==== Extrait du document ====
Des anomalies ont été repérées concernant la cuve du réacteur de l'EPR de Flamanville, qui a été forgée à l'usine du Creusot. Des "falsifications" de dossiers pourraient avoir eu lieu. Au total, des incohérences ont été décelées dans 400 dossiers. La filière nucléaire retient son souffle.
Quelle est l’ampleur des falsifications soupçonnées ?
Le groupe Areva, qui était déjà en grande difficulté financière, fait face à une nouvelle tempête.Des données auraient pu être falsifiées lors de la fabrication de pièces qui forment les composants des îlots nucléaires des centrales. Toutes les pièces composant la cuve du réacteur, le générateur de vapeur ou encore le pressuriseur sont potentiellement concernées : couvercle de cuve, virole de coeur, dôme elliptique, plaque tubulaire, volute de pompe...
La sûreté des installations nucléaires est-elle menacée?
Areva évalue actuellement "l'impact éventuel sur la qualité des pièces" fabriquées à Creusot Forge et installées chez ses clients, le géant français EDF et d'autres électriciens à travers le monde.Une première évaluation sera communiquée sous quinze jours à l'Autorité de sûreté nucléaire (ASN), le gendarme du secteur. Les résultats complets de l'audit seront disponibles "d'ici fin mai", a indiqué Areva.
Le groupe nucléaire assure qu'un comité technique mis en place avec EDF n'a pour l'heure "pas établi d'informations mettant en cause l'intégrité mécanique des pièces".
En 2013, la Corée du Sud avait dû arrêter deux réacteurs et différer la mise en service de deux autres après avoir découvert qu'ils comprenaient des pièces fournies avec de faux certificats de conformité.
==== Données extraites ====
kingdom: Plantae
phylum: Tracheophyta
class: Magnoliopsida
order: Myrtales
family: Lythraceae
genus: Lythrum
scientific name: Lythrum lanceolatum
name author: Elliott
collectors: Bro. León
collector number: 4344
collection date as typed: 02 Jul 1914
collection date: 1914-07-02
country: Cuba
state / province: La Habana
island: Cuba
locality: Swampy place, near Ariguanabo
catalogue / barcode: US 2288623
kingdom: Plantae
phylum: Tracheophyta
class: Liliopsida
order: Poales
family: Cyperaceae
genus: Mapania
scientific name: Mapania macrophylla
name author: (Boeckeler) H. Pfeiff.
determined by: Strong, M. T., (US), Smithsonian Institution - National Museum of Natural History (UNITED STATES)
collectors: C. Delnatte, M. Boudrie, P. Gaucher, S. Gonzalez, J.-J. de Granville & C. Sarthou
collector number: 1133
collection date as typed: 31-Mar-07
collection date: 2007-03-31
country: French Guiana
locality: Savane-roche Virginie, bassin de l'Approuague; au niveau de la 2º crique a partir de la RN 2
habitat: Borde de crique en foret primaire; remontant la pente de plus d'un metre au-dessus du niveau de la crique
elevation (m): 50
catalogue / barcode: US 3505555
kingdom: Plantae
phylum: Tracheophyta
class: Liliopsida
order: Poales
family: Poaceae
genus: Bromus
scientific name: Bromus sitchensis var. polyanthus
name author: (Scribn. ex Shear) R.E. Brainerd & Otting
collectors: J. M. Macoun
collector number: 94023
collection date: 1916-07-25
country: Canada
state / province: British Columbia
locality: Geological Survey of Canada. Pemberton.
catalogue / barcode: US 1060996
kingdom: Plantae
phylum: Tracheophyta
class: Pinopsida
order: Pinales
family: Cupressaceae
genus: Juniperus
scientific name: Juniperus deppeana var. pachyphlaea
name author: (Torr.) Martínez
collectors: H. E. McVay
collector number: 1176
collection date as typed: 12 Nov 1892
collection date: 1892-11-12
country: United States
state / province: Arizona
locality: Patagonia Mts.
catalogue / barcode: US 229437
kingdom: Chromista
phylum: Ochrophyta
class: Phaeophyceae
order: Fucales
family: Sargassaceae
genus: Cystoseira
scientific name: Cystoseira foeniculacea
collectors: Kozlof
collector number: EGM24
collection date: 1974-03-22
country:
====
» Consigne 1
Recopiez sans rien changer le passage de l'article sur les anomalies de Creusot Forge qui commence à « La sûreté des » et se termine à « a indiqué Areva. ».
» Consigne 2
D'après l'article sur les anomalies de Creusot Forge, dans combien de dossiers des incohérences ont-elles été décelées ?
» Consigne 3
En une à trois phrases, expliquez pourquoi la Corée du Sud a dû arrêter deux réacteurs en 2013, selon l'article sur les anomalies de Creusot Forge.

» Corrigé 1
La sûreté des installations nucléaires est-elle menacée?
Areva évalue actuellement "l'impact éventuel sur la qualité des pièces" fabriquées à Creusot Forge et installées chez ses clients, le géant français EDF et d'autres électriciens à travers le monde.Une première évaluation sera communiquée sous quinze jours à l'Autorité de sûreté nucléaire (ASN), le gendarme du secteur. Les résultats complets de l'audit seront disponibles "d'ici fin mai", a indiqué Areva.

» Corrigé 2
Des incohérences ont été décelées dans 400 dossiers.

» Corrigé 3
La Corée du Sud avait découvert que ces réacteurs comprenaient des pièces fournies avec de faux certificats de conformité. Elle a donc dû arrêter deux réacteurs et différer la mise en service de deux autres.